Q: Hello Dr. Thomas! I’ve been trying to find good resources for deep learning, but the field does seem rather cryptic and a bit technically prohibitive for me at this point. If you wouldn’t mind, I had a couple of questions I’d love to ask you about learning deep learning:
- Is there a single book or a set that you’ve found that explains deep learning well? I’ve looked at ones like deeplearning.net or MIT’s free book, but all resources I’ve found are either too brief an introduction or wonderfully mathematically engaged but not applicable at all
- Do you think it’s a good idea for me to frontload mathematical rigor at this point, or should I wait until I’m further down the path to try to get the technical details down?
- When you take on a data science problem, how do you answer the classic “what to try next” question? For instance, sometimes on Kaggle problems, I’ll hit a wall where I don’t know what the best next move is.
A: Your assessment that most deep learning resources are either too brief or too mathematical is spot-on! My partner Jeremy Howard and I feel the same way, and we are working to create more practical resources. We will soon be producing a MOOC based on the in-person course we taught this autumn in collaboration with the Data Institute at USF. Until then, here are my recommendations:
In my opinion, the best existing resource is the Stanford CNN course. I recommend working through all the assignments.

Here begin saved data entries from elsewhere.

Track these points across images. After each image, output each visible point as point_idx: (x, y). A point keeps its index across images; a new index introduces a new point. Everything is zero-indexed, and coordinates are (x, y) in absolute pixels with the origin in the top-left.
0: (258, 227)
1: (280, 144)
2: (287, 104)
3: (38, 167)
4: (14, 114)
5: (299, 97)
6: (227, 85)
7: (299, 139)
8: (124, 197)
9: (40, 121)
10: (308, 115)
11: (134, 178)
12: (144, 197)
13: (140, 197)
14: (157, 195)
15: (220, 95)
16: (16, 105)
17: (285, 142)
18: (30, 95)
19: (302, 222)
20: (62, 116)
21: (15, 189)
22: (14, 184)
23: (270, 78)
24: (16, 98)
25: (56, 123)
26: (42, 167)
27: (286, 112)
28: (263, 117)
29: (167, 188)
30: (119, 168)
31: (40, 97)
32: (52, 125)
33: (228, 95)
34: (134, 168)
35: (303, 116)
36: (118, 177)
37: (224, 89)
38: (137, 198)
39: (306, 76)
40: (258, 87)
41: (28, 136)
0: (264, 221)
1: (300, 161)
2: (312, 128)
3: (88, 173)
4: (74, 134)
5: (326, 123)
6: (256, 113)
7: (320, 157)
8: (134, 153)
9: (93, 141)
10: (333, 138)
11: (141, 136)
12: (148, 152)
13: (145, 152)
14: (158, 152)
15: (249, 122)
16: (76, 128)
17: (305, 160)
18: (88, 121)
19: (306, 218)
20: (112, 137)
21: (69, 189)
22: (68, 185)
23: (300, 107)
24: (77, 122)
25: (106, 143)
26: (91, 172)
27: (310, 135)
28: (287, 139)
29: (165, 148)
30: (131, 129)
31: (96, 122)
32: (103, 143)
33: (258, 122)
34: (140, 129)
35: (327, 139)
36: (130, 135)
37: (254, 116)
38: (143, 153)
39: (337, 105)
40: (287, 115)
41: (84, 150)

Below are some of my favorite tutorials, blog posts, and videos for those getting started with Deep Learning:
Convolutions
- Image kernels explained visually - fantastic interactive visualizations of convolutions
- Understanding Convolutions - a deep dive into convolutions, looking not just at image processing applications, but a more general approach
- Jeremy’s Intro to convolutions video motivates and builds convolutions from scratch, as well as introducing max-pooling
- This blog post is a nice introductory overview to CNNs, including convolutions and max-pooling.
- A fascinating deep dive into a Kaggle winner’s solution to an image classification problem
Gradient Descent
- In his intro to DL and Stochastic Gradient Descent video, Jeremy uses Excel to clarify (and simplify) how SGD works.
- Here are detailed tutorials explaining and implementing in Python gradient descent and stochastic gradient descent.
RNNs
- Jeremy’s Intro to RNNs video is a code-filled introduction.
- Andrej Karpathy’s post on the unreasonable effectiveness of RNNs includes lots of fun examples.
Embeddings
- Chris Olah’s illuminating post on visualizations of language representations
As for your question about whether to front-load mathematical rigor, I think it’s good to focus on practical coding, since that way you can experiment and develop a good intuition and understanding of what you’re doing. Math is best learned on an as-needed basis - if you can’t understand something you’re trying to learn because math concepts are popping up you’re not familiar with, jump over to Khan Academy or to the absolutely beautiful 3 Blue 1 Brown Essence of Linear Algebra videos (great for visual thinkers) and get to work! Jeremy’s RNN tutorial above is nice example of a code-oriented approach to deep learning, although I know this can be hard given the existing resources.
It’s great that you’re doing Kaggle competitions. That is a fantastic way to learn–and to see if you understand the theory that you’re reading about. I’d have to know more about what you’re trying to know what to suggest next.